Exercise directions
Reproduce verbatim every line from the one containing "common name: Texas horned lizard" through the end of the items, inclusive.

Data items
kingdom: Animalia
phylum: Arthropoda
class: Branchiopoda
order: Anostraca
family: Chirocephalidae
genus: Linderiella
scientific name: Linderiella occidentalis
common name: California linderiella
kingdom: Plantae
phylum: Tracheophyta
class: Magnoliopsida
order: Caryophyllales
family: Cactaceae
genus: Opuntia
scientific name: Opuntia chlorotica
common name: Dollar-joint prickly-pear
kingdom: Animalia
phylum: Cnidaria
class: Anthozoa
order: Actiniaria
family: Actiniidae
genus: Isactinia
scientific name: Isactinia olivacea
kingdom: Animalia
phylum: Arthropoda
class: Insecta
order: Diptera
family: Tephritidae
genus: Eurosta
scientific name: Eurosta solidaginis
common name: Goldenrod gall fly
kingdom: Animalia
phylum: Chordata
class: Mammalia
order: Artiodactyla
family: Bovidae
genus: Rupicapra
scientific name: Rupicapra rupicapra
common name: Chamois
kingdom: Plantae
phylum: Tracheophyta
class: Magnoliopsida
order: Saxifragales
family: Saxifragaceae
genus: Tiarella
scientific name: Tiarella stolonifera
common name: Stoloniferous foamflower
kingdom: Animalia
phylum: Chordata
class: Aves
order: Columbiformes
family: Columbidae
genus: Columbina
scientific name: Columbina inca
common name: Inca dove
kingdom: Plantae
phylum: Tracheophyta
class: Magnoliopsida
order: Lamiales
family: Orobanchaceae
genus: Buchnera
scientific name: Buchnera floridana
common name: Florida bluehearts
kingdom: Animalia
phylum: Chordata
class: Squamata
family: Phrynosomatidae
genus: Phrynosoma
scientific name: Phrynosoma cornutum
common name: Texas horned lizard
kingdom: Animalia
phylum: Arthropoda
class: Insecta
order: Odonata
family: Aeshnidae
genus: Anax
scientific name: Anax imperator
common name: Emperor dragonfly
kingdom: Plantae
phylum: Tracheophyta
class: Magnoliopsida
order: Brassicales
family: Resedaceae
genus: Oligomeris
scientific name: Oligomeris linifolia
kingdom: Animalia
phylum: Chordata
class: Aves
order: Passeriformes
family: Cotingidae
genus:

Completed task
common name: Texas horned lizard
kingdom: Animalia
phylum: Arthropoda
class: Insecta
order: Odonata
family: Aeshnidae
genus: Anax
scientific name: Anax imperator
common name: Emperor dragonfly
kingdom: Plantae
phylum: Tracheophyta
class: Magnoliopsida
order: Brassicales
family: Resedaceae
genus: Oligomeris
scientific name: Oligomeris linifolia
kingdom: Animalia
phylum: Chordata
class: Aves
order: Passeriformes
family: Cotingidae
genus:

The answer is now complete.